____ SELECTED EXTRACT

APPEAL from the Superior Court of Riverside County. John D. Molloy, Judge. Affirmed. (Super.Ct.No. RIF129512)
The opinion of the court was delivered by: Hollenhorst J.
P. v. Ramirez CA4/2
NOT TO BE PUBLISHED IN OFFICIAL REPORTS
California Rules of Court, rule 8.1115(a), prohibits courts and parties from citing or relying on opinions not certified for publication or ordered published, except as specified by rule 8.1115(b). This opinion has not been certified for publication or ordered published for purposes of rule 8.1115.
Following a jury trial, defendant Julio Wilfrido Ramirez was convicted of possession of methamphetamine for sale (Health & Safety Code, § 11378). In a bifurcated proceeding, the trial court found true the allegation that he had served a prior prison term within the meaning of Penal Code*fn1 section 667.5, subdivision (b). On June 12, 2009, defendant was sentenced to three years in state prison. He appeals, contending he was denied the effective assistance of counsel. He further argues that he is entitled to additional conduct credits due to the amendment of section 4019.*fn2
On April 7, 2006, at approximately 3:00 p.m., Sergeant Michael Helmick of the Anaheim Police Department was conducting surveillance in Riverside. He observed defendant get into a black Yukon and drive to the home of Christina Valencia on Justin Lane in Moreno Valley. The sergeant detained defendant and conducted a parole search on his vehicle. The search revealed pay stubs from a business in Riverside with defendant's name and the Justin Lane address. Officers conducted a search of the house, even though defendant repeatedly said they could not go in his house.*fn3 Sergeant Helmick did not find any key to the Justin Lane home in the parole search of defendant. Defendant's listed parole address was in Anaheim.*fn4
Investigator Vargas testified that inside the Justin Lane home he had asked Ms. Valencia where defendant lived, and Ms. Valencia "motioned to [him] with her shoulder and her head pointing in the direction of the northwest bedroom."*fn5 A search of the bedroom produced two check stubs addressed to defendant at the Justin Lane home, men's clothing in the nightstand, men's and women's clothing in the closet, a wallet containing defendant's driver's license with the Anaheim address, a checkbook with defendant's name and the Anaheim address, a clear plastic bag with a substance that was suspected to be methamphetamine,*fn6 a small digital scale inside a soft case, and 17 empty Ziploc baggies. No drug paraphernalia that might indicate personal use were located, nor did defendant appear to be under the influence of a controlled substance at the time of the arrest. Investigator Vargas opined that defendant possessed the methamphetamine for sale. He also testified that 11.5 grams of methamphetamine is a usable quantity; however, he stated that typical methamphetamine users buy in small amounts of about 0.1 to 1 grams.

________
____ INFORMATION GIVEN

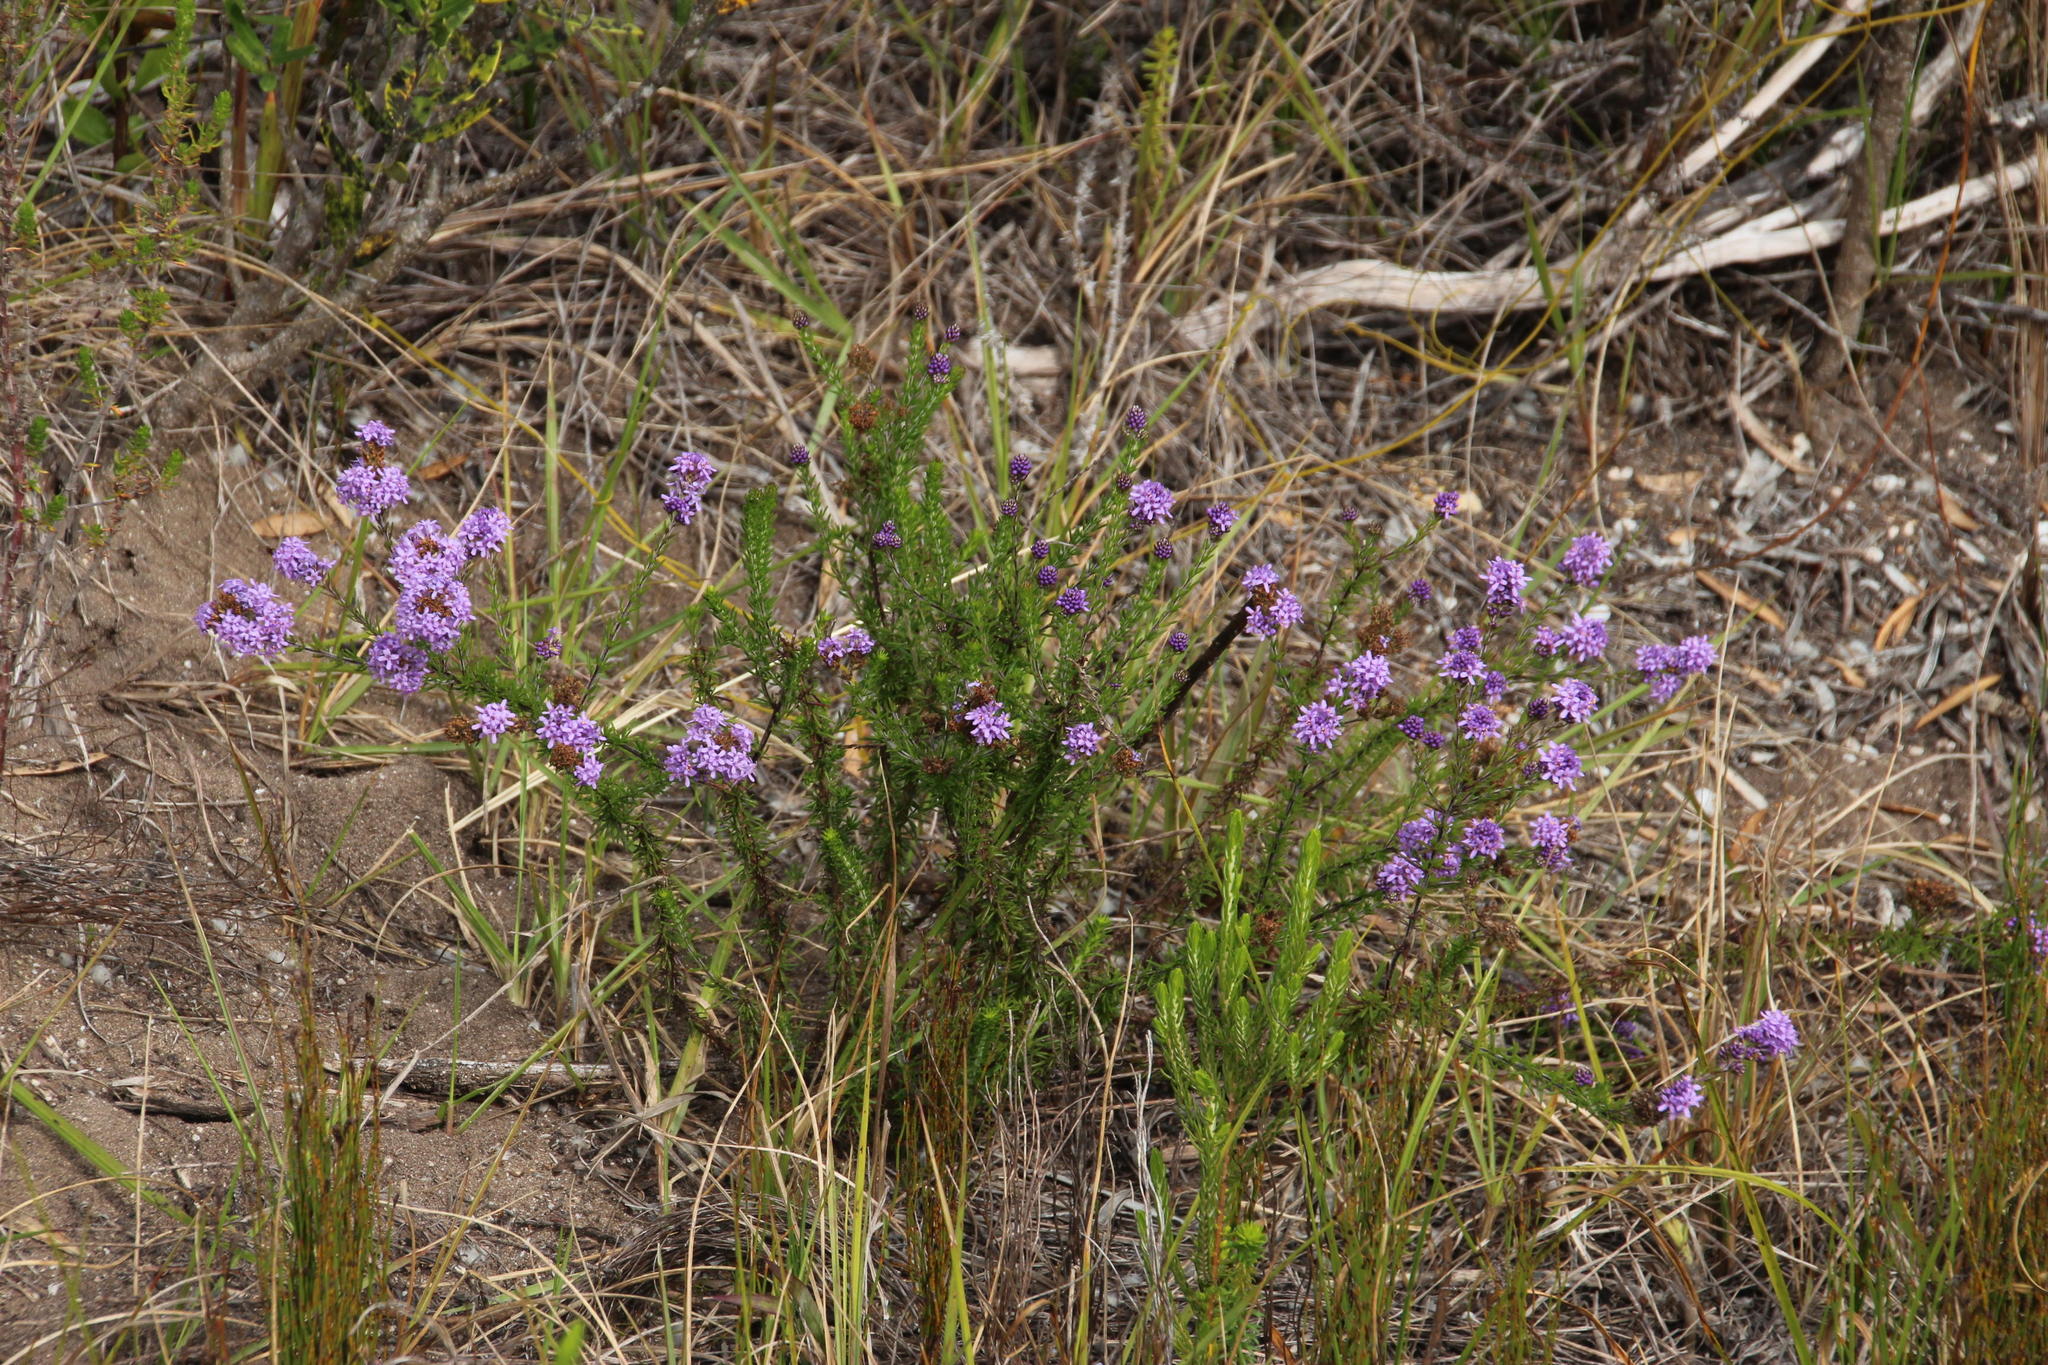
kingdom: Plantae
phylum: Tracheophyta
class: Magnoliopsida
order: Lamiales
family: Scrophulariaceae
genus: Selago
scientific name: Selago canescens
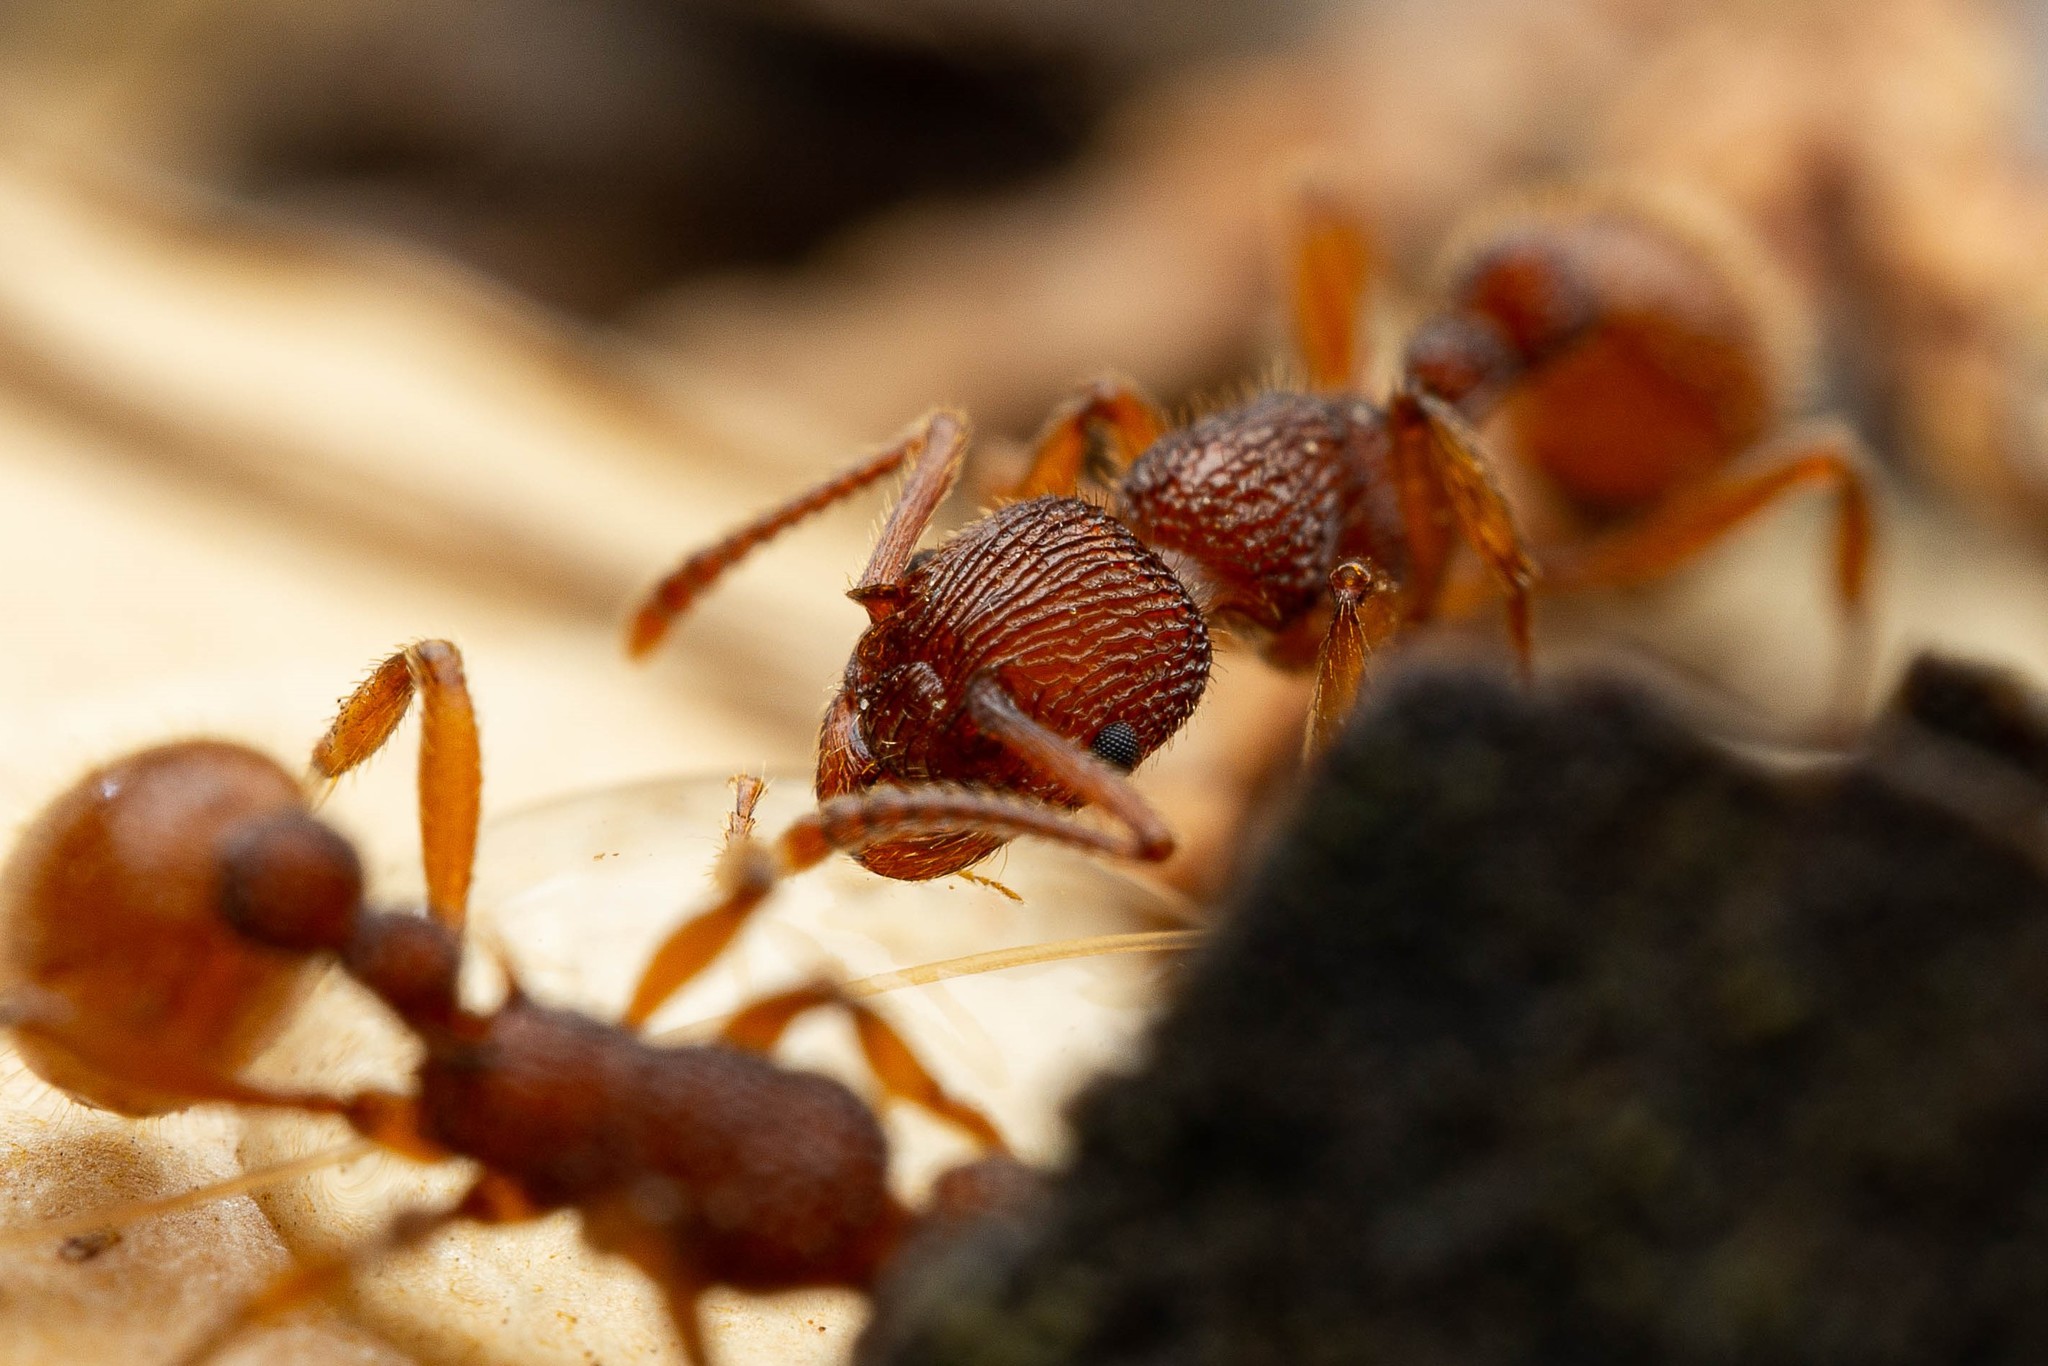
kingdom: Animalia
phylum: Arthropoda
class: Insecta
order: Hymenoptera
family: Formicidae
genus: Myrmica
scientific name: Myrmica striolagaster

________

**WHAT TO PRODUCE**. Carry on the court opinion on the methamphetamine appeal, starting right after its last sentence.

**OUTPUT OF THE TASK**.
Defendant testified on his own behalf. He admitted to prior theft-related convictions. He acknowledged that he was on parole at the time of the search. He claimed that at the time of his arrest he had been dating Ms. Valencia for about a year, but he did not live with her. He stated that his residence was the Anaheim address; however, he used the Justin Lane address so he could secure work in Riverside. Defendant testified that Ms. Valencia used methamphetamine up to the time he was arrested. On the day of his arrest, Ms. Valencia had called him to let him know that he had left his wallet at the house. He admitted that some of the men's clothes found at the house were his, while other clothes belonged to Ms. Valencia's 12-year-old son. Defendant denied he had ever left his wallet, checkbook or clothes in the nightstand and stated he had never seen the drugs that were impounded on the day of his arrest.
II. INEFFECTIVE ASSISTANCE OF COUNSEL
Defendant contends he received ineffective assistance of counsel (IAC).
A. Standard of Review.
To prevail on the claim of IAC, defendant must demonstrate both that his attorney failed to act in the manner expected of a reasonably competent advocate and that it is reasonably probable a more favorable determination would have been made in the absence of counsel's error. (Strickland v. Washington (1984) 466 U.S. 668, 687-696; In re Cox (2003) 30 Cal.4th 974, 1019-1020.) A failure on either showing will result in rejection of the claim. (In re Cox, supra, at pp. 1019-1020.)
B. Defendant's IAC Claims Need to Be Brought by Writ of Habeas Corpus
The People correctly point out that when a claim of ineffective assistance is made on direct appeal and the record does not show the reason for counsel's challenged actions or omissions, the conviction must be affirmed, unless there could be no satisfactory explanation. (People v. Mitcham (1992) 1 Cal.4th 1027, 1058.) Noting that defendant has filed a petition for writ of habeas corpus raising the same claims, the People argue that is the "correct vehicle to consider those arguments." We agree. However, defendant's petition fails to present any evidence of the reasons for trial counsel's tactics, because trial counsel failed to respond to defendant's inquiries. Accordingly, we will address defendant's IAC claims on appeal.
According to defendant, his trial counsel was ineffective when counsel: (1) failed to object to evidence that defendant was under surveillance by a unit dealing with career criminals; (2) entered into a stipulation regarding the legality of the search of the residence; (3) failed to impeach the officer's trial testimony with prior inconsistent statements; and (4) failed to object to instances of prosecutorial misconduct during closing argument when the prosecutor allegedly engaged in burden-shifting and misstating evidence.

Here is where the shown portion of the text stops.